Visit my home page at zhimingwang.org.

Regex flavor hell

I write a lot of shell scripts, which means dealing with common *ix utilities a lot. I typically want my scripts to work on both OS X and Linux (or OS X + GNU utilities, which is my personal setup), which means writing commands that are understood in both GNU/Linux and BSD worlds. Unfortunately that's not so simple, because to do that I usually have to give up readily available functionalities (especially the vast collection of useful options typical of GNU utilities) and am constantly thrown back to the stone age that is POSIX, or a little bit more than POSIX.

Working with regular expressions is especially painful. Almost every implementation of every utility (with regex support) has its own flavor of regex. Most notably the big three: grep, sed and awk. GNU utilities of course come with GNU extensions, but they are nothing when aiming for compatibility. Ignoring GNU extensions, there's a way to turn on standard POSIX extensions (ERE) on sed, but unfortunately GNU and BSD use different flags: -r for GNU sed and -E for BSD sed. The two implementations of grep thankfully use the same flag -E to turn on ERE, but GNU grep, being a GNU utility and having to distinguish itself from its mundane counterpart, further implements -P,--perl-regexp — regexers' dream. It's there but I can't use it, except in an interactive shell. awk has more than two implementations and will be left out of this discussion.

Anyway, despite all these flavor issues, I can usually get away with BRE, although it's verbose and unreadable as hell (quantifiers in particular) and doesn't support alternation. I would be thankful if BRE is the end of the story, but it is not. There are more tools lurking around trying to sabotage scripters. find is a perfect example. BSD find, unsurprisingly, uses BRE by default with -regex and -iregex, and ERE may be turned on with the -E flag. GNU findutils find, however, tries to be helpful and future-proof by having a -regextype option:

Changes the regular expression syntax understood by -regex and -iregex tests which occur later on the command line. Currently-implemented types are emacs (this is the default), posix-awk, posix-basic, posix-egrep and posix-extended.

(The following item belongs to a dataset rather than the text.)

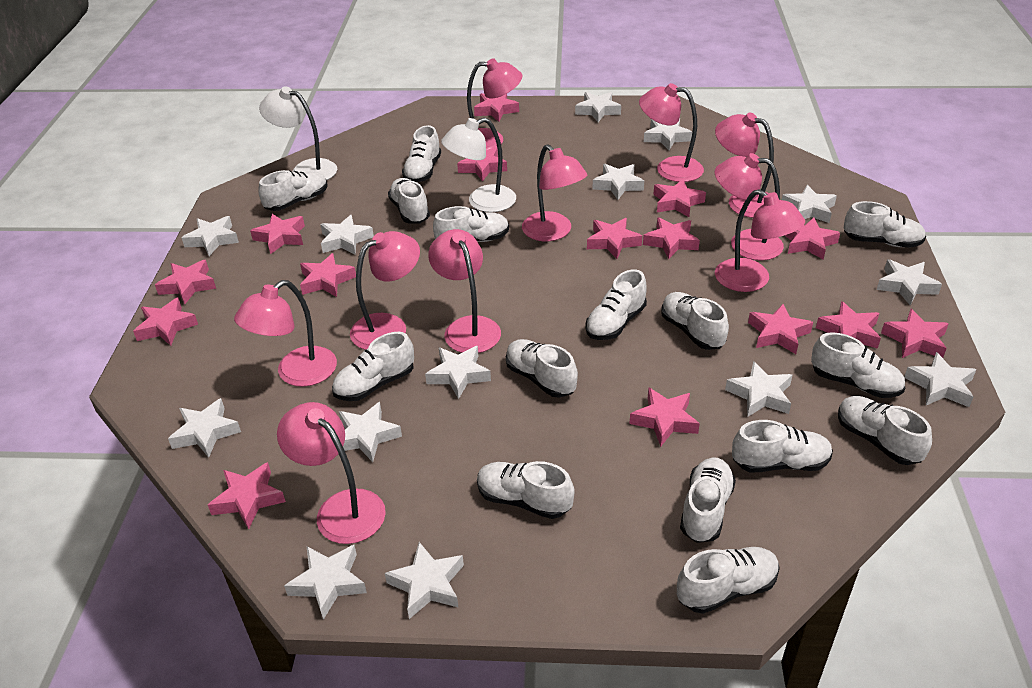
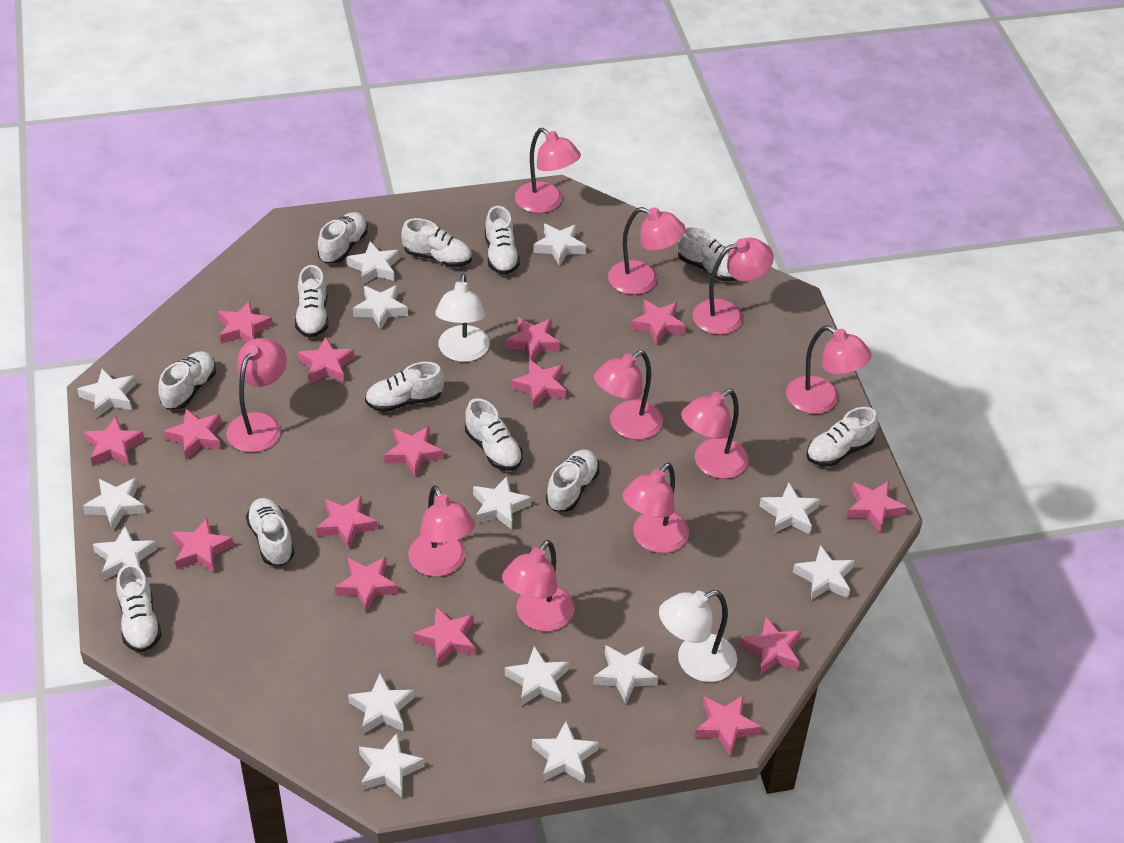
white shoe: [258,170,328,211] [332,332,414,401] [388,178,430,224] [402,125,441,183] [433,206,509,242] [477,461,575,519] [506,339,578,398] [585,269,647,340] [661,292,729,350] [677,547,780,614] [680,457,736,543] [732,420,833,472] [811,332,905,398] [838,396,932,465] [844,201,926,248] = 15 -> [116,564,162,652] [158,351,216,410] [246,498,294,566] [295,265,328,338] [318,212,368,263] [365,362,444,412] [401,218,472,267] [465,398,523,471] [485,206,520,275] [546,449,600,512] [677,226,736,281] [806,407,878,467] = 12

The Emacs flavor? You mean Elisp regexp? Okay fine, BRE — with few features other than grouping (\(...\)), quantifiers (* or \{n,m\}), bracket expressions and character classes — should still be pretty much compatible with Elisp regexp. However, the "Emacs flavor" isn't even the Elisp flavor. It's a stripped version specifically for findutils. In particular, there are *, + and ? but no curly braces quantifiers, so gone is the dream of writing even just mildly complex regexps that are compatible with both BSD find and GNU findutils find. By the way, in case you wonder, the POSIX find doesn't even have a -regex primary/operator...

What a cruelly realistic world we live in.